As if she were his secretary! With a magnificent flounce, Charity took a seat in the chair nearest the desk and pried up the wax upon the first of them. “I won’t write your responses for you,” she warned as she settled in to read. “That you will have to do on your own.”
“Why? Your penmanship is exquisite.”
“Because I am not your damned secretary,” she said with a sharp flash of her teeth in his direction and a faintly feral inflection that seemed to take him aback for amoment.
“I only meant to say that mine is abysmal,” he said, sheepishly.
“I know. I’ve had the dubious pleasure of attempting to read it.” Charity thrust her hand into her reticule and withdrew a folded sheet of paper, which she spread out upon the desk.
Captain Sharp hunched forward, narrowing his eye into a squint as he attempted to read the paper she’d set upon the desk—upside down, from his perspective. “What is that?”
“A list of my potential replacements,” Charity said as she began to pry up one wax seal after another, organizing the invitations into a tidy stack. “My friends were happy enough to provide me with the names of several ladies they thought would suit. You will attend those events at which one or more of those ladies are likely to be present, and make yourself known to them. An introduction, perhaps a dance—”
“I can’t dance,” he interjected. And then, at her suspicious glare, he added, “That is, Idon’tdance. It’s been twenty years since last I learned, and I’ve had no occasion at all to do so in recent years. I would make a fool of myself if I attempted such a thing in public—and I have played the fool a little too often for comfort just lately.”
“Then I will add dancing to the list of things which you must learn,” she said. A list which was growing longer by the moment. “You are remarkably chatty for a man who has got pressing business to which to attend,” she said, with a flick of her gaze toward the papers he had once again abandoned.
“I suppose I am,” he mused, and at last he pressed his hand down upon the papers and pushed the whole stack aside, abandoning them in truth. “Nobody much talks to me, really. I don’t think I would know what to say to anyone even if they did.” His gaze flicked down, shying away from hers as he admitted, “I suppose I cantalk to you only because you have already seen me at my worst.”

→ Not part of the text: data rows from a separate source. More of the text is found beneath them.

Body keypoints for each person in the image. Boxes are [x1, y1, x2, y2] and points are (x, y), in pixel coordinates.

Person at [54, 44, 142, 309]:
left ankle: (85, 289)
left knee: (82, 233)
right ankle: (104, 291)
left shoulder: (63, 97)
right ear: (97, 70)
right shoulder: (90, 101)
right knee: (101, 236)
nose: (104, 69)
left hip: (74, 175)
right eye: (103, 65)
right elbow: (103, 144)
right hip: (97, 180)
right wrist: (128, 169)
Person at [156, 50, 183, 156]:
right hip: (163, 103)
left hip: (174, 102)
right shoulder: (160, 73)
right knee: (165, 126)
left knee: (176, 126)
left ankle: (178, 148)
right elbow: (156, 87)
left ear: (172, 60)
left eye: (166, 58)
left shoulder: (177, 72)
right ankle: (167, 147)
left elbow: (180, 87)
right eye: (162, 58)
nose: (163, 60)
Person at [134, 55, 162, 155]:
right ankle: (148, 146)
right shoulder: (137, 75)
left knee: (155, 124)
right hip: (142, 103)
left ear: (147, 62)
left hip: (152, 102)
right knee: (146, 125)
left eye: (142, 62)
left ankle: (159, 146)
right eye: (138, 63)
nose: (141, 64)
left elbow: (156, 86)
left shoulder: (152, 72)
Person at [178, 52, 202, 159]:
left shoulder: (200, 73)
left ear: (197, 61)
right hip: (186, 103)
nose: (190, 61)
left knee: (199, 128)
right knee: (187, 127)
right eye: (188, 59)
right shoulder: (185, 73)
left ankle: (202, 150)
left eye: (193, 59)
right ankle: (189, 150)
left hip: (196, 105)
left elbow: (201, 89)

And it had not lessened her opinion of him, which she supposed must have been something of a rarity to him in the ordinary course of his life. It made her sad for him, for the man he should have been, had his life not taken such a tragic turn so early. But that was still there within him. He only had to learn how to find him. “All right,” she said, and pushed aside the invitations as she rose to her feet. “This will wait for an hour or so. First, you are going to learn to dance—and to talk.”